×

Afghanistan, scomparso il bimbo di due mesi affidato ai soldati USA: genitori lanciano appello

Non si è mai ricongiunto alla famiglia il bambino di due mesi affidato ai soldati USA a Kabul. I genitori hanno lanciato l'appello.

Afghanistan scomparso bambino

La foto del bambino di due mesi, affidato ai soldati statunitensi all’aeroporto di Kabul, fece il giro del mondo. Sembrava che per il piccolo ci fosse un lieto fine, ma così non è stato. Il bambino non ha mai ritrovato le braccia della madre e ora la famiglia che è riuscita ad evacuare e a raggiungere gli Stati Uniti cerca disperatamente il figlio del quale non si hanno più notizie. 

Afghanistan scomparso bambino, la storia  

Era il 19 agosto quando, Mirza Ali Ahmadi e la moglie Suraya si trovavano all’aeroporto di Kabul, insieme ad altre migliaia di persone, nel disperato tentativo di lasciare il Paese. in quegli istanti drammatici, i genitori fecero per quel figlio un atto di fede: nel timore che il piccolo potesse morire schiacciato dalla folla decisero di affidarlo ai soldati statunitensi nella speranza che lo avrebbero presto rivisto.

▶ [Materiale fornito]

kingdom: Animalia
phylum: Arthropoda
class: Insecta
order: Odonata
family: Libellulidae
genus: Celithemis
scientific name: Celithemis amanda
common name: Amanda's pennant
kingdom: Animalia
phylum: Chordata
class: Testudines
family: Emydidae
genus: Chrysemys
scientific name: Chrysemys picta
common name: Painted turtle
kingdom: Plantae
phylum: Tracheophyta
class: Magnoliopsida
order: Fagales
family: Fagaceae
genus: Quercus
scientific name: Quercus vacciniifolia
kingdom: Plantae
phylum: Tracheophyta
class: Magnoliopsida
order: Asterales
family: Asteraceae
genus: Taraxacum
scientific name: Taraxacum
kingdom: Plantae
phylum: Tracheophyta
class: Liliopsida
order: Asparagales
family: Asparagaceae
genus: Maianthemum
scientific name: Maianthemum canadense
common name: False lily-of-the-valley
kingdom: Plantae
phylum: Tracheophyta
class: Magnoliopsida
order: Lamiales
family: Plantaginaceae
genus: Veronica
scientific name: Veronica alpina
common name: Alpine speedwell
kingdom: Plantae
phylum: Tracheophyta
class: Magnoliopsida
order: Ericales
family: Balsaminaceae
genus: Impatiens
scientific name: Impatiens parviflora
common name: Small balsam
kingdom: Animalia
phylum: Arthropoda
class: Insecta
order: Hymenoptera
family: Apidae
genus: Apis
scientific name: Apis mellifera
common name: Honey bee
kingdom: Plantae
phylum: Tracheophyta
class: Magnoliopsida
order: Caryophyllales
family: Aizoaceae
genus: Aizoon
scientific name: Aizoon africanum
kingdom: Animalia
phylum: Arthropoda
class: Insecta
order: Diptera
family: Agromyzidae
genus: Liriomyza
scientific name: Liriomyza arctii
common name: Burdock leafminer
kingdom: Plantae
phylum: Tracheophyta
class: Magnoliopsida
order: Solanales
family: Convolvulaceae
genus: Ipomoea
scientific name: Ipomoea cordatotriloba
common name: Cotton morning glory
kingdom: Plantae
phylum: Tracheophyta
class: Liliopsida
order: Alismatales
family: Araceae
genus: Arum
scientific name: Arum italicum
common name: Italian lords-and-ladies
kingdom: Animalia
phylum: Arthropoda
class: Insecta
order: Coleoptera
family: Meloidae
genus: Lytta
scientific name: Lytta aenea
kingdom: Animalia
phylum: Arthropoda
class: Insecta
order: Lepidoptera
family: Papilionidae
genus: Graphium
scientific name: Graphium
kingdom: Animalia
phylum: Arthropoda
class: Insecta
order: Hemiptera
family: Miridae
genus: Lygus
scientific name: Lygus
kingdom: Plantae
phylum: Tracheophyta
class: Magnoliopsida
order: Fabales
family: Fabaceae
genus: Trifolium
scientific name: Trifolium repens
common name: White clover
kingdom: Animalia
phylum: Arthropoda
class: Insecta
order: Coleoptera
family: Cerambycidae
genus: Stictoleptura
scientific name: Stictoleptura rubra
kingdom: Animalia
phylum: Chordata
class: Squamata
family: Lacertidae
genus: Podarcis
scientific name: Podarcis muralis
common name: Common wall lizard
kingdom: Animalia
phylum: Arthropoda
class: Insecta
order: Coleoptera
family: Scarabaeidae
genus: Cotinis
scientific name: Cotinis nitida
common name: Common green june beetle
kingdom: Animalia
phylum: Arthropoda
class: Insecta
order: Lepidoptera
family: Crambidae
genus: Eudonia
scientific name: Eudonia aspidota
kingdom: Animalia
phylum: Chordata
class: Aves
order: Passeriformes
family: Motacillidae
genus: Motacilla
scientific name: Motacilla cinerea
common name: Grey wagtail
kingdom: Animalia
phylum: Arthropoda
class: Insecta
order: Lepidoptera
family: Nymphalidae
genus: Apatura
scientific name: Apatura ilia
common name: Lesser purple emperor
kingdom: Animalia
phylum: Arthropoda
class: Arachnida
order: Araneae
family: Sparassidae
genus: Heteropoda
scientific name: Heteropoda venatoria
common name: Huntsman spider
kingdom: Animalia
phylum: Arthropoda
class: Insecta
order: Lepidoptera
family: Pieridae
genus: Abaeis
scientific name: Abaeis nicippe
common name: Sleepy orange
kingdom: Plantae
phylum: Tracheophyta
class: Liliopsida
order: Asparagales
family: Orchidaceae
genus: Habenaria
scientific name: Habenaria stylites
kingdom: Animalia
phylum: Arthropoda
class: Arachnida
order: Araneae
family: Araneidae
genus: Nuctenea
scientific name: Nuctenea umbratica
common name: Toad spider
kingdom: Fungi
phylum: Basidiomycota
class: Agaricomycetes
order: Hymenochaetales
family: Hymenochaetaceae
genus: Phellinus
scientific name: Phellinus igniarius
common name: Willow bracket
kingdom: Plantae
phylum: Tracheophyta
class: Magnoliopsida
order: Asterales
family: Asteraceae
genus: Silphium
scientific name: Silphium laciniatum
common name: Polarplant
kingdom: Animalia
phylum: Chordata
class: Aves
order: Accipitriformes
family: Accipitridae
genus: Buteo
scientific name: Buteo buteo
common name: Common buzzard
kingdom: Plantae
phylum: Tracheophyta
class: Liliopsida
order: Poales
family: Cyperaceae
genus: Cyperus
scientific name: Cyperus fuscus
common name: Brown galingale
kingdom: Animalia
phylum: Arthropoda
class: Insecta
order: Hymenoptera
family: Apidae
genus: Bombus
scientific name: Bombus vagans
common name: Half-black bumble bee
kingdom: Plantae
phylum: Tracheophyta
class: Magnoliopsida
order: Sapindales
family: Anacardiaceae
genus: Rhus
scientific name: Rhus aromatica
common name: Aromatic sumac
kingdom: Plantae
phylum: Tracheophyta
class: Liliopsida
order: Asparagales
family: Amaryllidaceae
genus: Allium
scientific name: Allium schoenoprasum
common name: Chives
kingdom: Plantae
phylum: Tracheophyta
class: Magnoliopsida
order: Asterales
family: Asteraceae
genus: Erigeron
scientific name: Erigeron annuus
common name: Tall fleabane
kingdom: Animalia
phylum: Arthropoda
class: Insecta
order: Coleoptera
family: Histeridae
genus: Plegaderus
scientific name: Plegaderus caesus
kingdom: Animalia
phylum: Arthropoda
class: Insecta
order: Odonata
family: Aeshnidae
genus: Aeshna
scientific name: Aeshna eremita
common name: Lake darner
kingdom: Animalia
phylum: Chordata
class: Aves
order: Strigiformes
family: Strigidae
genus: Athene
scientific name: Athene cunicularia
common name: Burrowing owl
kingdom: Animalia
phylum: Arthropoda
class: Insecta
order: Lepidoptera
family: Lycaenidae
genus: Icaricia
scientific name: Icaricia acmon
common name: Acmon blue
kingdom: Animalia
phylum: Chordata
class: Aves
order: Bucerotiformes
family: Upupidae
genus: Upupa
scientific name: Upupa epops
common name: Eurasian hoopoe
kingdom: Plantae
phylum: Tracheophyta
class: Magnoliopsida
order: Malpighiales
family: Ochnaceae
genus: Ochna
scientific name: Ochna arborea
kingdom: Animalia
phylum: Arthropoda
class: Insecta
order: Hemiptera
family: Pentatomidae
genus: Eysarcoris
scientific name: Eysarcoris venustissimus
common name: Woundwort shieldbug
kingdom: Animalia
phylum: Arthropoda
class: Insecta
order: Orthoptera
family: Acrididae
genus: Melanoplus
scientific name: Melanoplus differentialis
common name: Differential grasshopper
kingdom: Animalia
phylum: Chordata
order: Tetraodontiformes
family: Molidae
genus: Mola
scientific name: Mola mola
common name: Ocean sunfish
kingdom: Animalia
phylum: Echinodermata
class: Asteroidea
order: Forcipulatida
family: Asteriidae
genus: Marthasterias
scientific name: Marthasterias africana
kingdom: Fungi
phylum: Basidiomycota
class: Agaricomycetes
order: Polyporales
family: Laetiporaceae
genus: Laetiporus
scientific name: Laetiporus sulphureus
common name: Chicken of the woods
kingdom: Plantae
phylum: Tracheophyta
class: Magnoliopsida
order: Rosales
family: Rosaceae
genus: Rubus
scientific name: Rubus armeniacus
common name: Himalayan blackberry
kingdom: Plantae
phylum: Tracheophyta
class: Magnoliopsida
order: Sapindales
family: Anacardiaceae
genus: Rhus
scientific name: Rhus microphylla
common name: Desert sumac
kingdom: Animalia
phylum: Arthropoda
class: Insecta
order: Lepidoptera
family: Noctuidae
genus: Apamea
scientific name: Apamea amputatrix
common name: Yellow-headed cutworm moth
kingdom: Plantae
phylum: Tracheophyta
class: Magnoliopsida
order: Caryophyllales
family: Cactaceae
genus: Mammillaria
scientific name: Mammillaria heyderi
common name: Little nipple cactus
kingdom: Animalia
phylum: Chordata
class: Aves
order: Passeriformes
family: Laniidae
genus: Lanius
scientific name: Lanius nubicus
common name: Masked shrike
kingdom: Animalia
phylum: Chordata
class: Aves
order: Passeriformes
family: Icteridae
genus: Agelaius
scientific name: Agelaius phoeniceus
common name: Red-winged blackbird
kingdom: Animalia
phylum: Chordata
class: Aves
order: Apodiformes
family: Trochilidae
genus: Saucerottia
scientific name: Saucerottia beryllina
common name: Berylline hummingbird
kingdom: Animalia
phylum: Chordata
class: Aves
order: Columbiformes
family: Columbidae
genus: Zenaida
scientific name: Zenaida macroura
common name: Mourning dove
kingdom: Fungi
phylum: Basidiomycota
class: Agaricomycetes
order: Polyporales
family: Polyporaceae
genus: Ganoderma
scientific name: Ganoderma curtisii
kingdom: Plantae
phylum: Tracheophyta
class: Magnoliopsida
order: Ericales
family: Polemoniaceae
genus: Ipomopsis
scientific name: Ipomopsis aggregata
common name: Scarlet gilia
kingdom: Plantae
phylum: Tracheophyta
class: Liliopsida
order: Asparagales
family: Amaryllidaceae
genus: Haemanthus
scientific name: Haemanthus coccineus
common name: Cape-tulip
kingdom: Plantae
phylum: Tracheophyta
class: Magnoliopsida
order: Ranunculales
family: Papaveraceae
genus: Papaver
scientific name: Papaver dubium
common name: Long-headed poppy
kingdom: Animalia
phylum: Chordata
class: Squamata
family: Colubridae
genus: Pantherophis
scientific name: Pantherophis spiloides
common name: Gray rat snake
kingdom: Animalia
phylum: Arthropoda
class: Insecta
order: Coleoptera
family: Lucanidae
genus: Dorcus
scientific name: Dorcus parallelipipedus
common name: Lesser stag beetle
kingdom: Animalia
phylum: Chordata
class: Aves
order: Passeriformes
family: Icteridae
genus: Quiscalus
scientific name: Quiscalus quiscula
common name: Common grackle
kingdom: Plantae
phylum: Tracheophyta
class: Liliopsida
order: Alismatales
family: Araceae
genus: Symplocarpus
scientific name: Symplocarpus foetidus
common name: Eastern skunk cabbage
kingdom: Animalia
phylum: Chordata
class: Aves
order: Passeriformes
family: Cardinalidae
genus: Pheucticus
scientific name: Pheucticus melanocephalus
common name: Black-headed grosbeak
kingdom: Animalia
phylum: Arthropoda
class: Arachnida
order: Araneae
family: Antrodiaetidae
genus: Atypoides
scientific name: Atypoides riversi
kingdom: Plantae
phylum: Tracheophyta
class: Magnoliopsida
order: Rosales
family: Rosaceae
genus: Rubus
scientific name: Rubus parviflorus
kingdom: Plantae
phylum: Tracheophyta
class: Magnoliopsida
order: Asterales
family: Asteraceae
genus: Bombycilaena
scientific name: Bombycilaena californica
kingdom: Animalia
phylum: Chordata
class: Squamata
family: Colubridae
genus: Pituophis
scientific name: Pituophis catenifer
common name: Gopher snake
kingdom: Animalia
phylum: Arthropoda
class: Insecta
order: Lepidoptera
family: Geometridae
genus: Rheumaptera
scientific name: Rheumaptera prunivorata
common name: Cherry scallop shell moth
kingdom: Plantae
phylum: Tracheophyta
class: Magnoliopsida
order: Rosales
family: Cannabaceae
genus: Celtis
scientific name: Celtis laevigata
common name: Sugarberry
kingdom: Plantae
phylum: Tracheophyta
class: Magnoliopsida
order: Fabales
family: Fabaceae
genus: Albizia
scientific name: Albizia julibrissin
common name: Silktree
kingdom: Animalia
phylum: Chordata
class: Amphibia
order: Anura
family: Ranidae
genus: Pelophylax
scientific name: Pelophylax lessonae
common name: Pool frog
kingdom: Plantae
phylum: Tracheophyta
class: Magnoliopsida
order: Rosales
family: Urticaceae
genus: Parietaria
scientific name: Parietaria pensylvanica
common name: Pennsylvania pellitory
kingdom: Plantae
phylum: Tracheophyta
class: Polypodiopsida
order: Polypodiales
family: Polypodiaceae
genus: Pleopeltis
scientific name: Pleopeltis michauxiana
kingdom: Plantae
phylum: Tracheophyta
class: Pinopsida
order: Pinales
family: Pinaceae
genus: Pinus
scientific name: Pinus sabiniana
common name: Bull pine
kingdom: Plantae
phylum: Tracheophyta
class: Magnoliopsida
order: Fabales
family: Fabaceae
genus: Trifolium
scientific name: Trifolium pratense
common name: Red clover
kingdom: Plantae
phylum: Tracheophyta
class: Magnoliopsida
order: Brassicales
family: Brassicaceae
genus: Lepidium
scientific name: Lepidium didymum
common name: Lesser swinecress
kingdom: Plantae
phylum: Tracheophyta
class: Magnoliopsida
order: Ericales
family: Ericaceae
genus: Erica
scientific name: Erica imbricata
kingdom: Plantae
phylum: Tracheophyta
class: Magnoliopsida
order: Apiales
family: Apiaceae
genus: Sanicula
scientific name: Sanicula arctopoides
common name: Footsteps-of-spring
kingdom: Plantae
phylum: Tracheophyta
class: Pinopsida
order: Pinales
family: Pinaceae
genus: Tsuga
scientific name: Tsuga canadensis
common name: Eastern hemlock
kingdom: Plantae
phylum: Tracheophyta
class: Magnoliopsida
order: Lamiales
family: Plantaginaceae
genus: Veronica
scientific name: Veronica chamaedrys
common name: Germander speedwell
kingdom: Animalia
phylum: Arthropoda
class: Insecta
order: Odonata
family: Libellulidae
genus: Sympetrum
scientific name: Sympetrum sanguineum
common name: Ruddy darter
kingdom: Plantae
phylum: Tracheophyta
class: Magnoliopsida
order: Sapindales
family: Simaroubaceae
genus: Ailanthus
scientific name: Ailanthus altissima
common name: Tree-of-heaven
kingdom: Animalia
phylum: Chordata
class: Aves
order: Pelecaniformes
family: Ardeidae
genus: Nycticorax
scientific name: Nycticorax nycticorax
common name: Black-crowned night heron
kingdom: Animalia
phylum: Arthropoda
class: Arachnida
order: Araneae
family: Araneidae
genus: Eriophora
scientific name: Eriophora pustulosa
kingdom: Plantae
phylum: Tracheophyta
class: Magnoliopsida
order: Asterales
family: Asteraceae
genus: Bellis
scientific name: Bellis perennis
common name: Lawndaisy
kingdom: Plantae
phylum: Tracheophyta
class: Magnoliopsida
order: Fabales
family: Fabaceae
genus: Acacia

▶ [Attività da svolgere]
a: Riscrivi il passo dell'articolo sul bambino scomparso a Kabul che comincia con le parole "Era il 19 agosto" e si chiude dopo "avrebbero presto rivisto.". Sostituisci "migliaia" con "centinaia".
b: Quali Paesi e città sono nominati nell'articolo sul bambino scomparso a Kabul? Elencali tutti.
c: Nell'articolo sul bambino scomparso a Kabul, che cosa temevano i genitori quando decisero di affidare il figlio ai soldati statunitensi?

▶ [Risposte scritte]
a:
Era il 19 agosto quando, Mirza Ali Ahmadi e la moglie Suraya si trovavano all’aeroporto di Kabul, insieme ad altre centinaia di persone, nel disperato tentativo di lasciare il Paese. in quegli istanti drammatici, i genitori fecero per quel figlio un atto di fede: nel timore che il piccolo potesse morire schiacciato dalla folla decisero di affidarlo ai soldati statunitensi nella speranza che lo avrebbero presto rivisto.

b: Afghanistan, Kabul, Stati Uniti (USA)

c: Temevano che il piccolo potesse morire schiacciato dalla folla.